Benefits and practical applications

• High-throughput pathway readouts: Single-run monitoring of hundreds of kinase activation sites supports pathway profiling in discovery and translational studies.
• Improved confidence in site localization: Chromatographic separation plus targeted MS2/MS3 fragmentation allows resolution of phosphorylation site isomers, critical for interpreting kinase activity and signaling biology.
• Robust quantitative performance: The method delivers observable linearity, accuracy and precision suitable for comparative studies, target validation, and potential biomarker assays.
• Flexible deployment: Adaptive RT scheduling reduces cycle-time burden of large target lists and MS3 can be selectively applied to targets suffering from matrix interference, yielding a practical balance of throughput and specificity.

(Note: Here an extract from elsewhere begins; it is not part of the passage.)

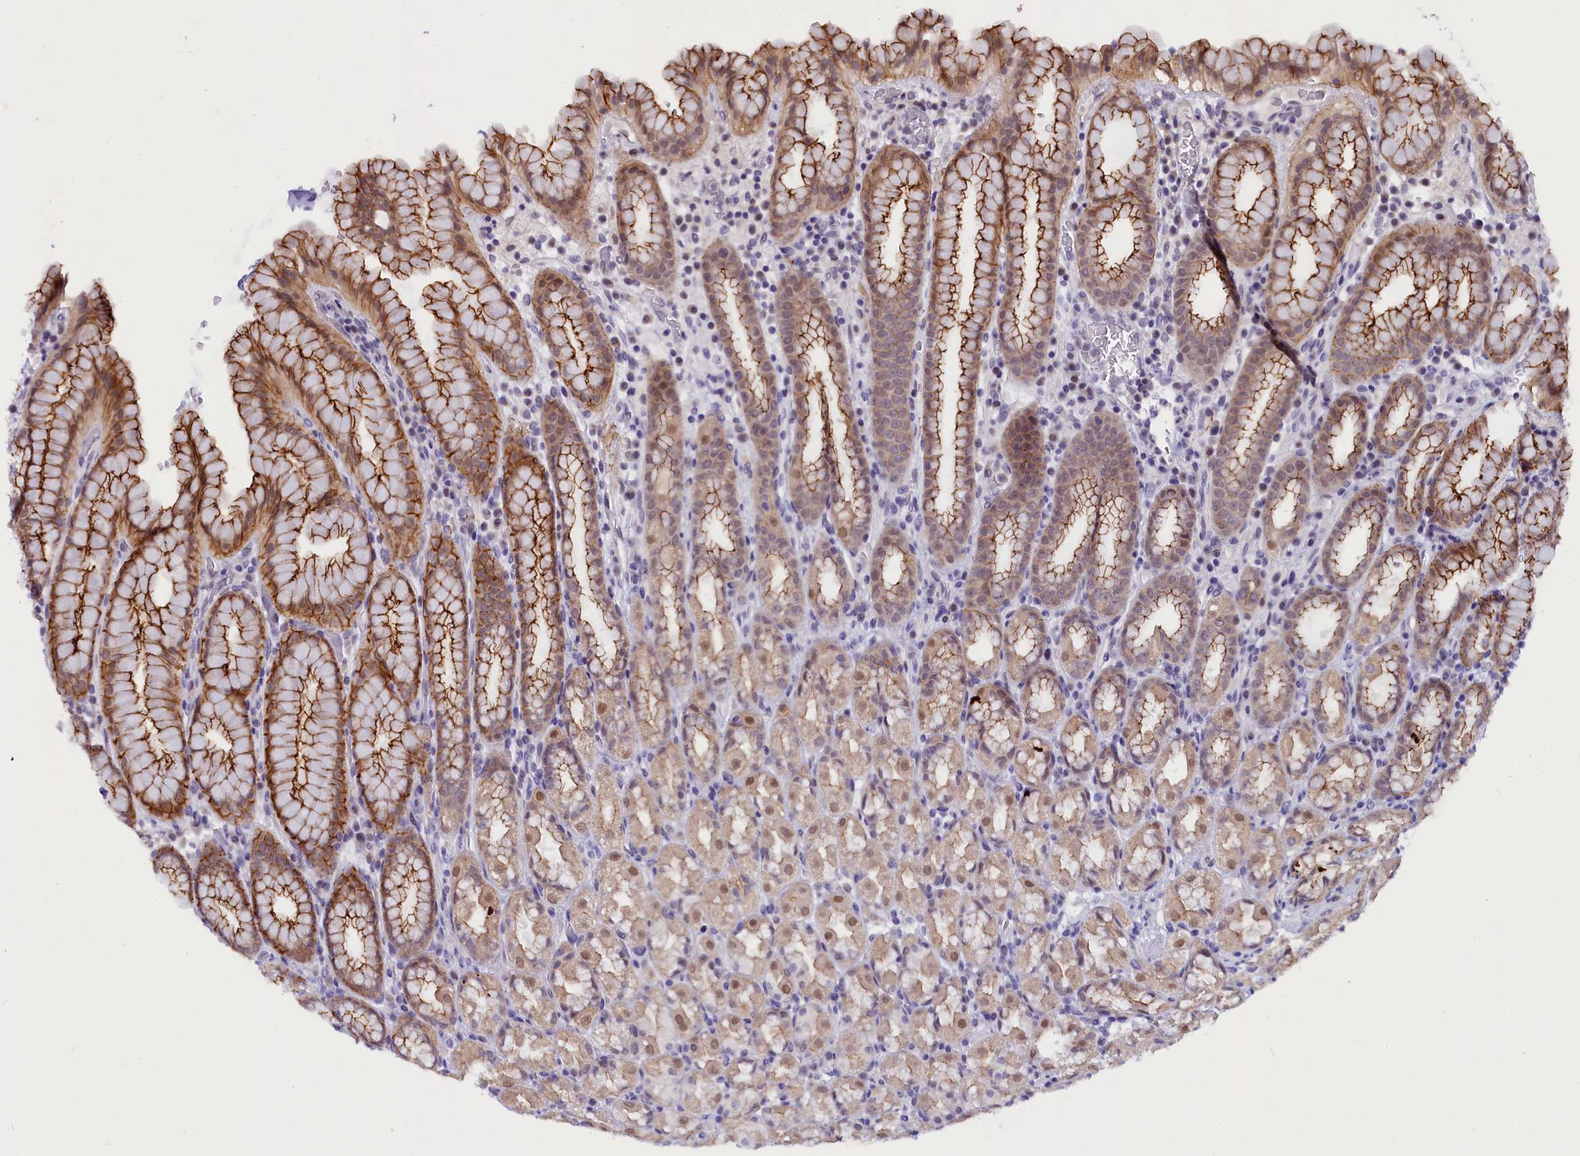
{"staining": {"intensity": "moderate", "quantity": ">75%", "location": "cytoplasmic/membranous,nuclear"}, "tissue": "stomach", "cell_type": "Glandular cells", "image_type": "normal", "snomed": [{"axis": "morphology", "description": "Normal tissue, NOS"}, {"axis": "topography", "description": "Stomach, upper"}, {"axis": "topography", "description": "Stomach, lower"}, {"axis": "topography", "description": "Small intestine"}], "caption": "Immunohistochemistry photomicrograph of benign stomach: stomach stained using IHC displays medium levels of moderate protein expression localized specifically in the cytoplasmic/membranous,nuclear of glandular cells, appearing as a cytoplasmic/membranous,nuclear brown color.", "gene": "OSGEP", "patient": {"sex": "male", "age": 68}}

Future trends and potential applications

• Clinical translation: Extending the panel to clinical sample cohorts (biopsies, plasma-derived EVs) and integrating rigorous QC/standardization could enable pharmacodynamic and diagnostic assays.
• Panel expansion and multiplexing: Increasing phosphosite coverage and combining targeted PRM with complementary DIA/IMS approaches could broaden pathway coverage and resolution of challenging isomers.
• Automation and AI-driven scheduling: Machine-learning optimization of retention-time windows and dynamic scheduling could further increase target capacity and reduce method setup time.
• Improved sample workflows: Integration with higher-recovery enrichment chemistries, microflow LC, or front-end automation will enhance sensitivity and throughput for large cohorts.
• Orthogonal structural resolution: Coupling ion mobility or alternative fragmentation strategies may further disambiguate positional isomers and complex PTM patterns.

Conclusion

The reported adaptive RT PRM workflow on the Stellar mass spectrometer provides a scalable, sensitive and specific solution for targeted phosphoproteomics of kinase activation loops. By combining a 45-minute chromatographic method, adaptive scheduling, optimized instrument settings, and selective MS3 for noisy targets, the approach enables high-plex quantification, confident site localization, and robust analytical metrics suitable for pathway-focused cancer research and biomarker development.

Reference

• 1. Cancer Letters. 2013 Sep 2;342(1):104–112.
• 2. Clinical Cancer Research. 2010 Nov 1;16(21):5124–5132.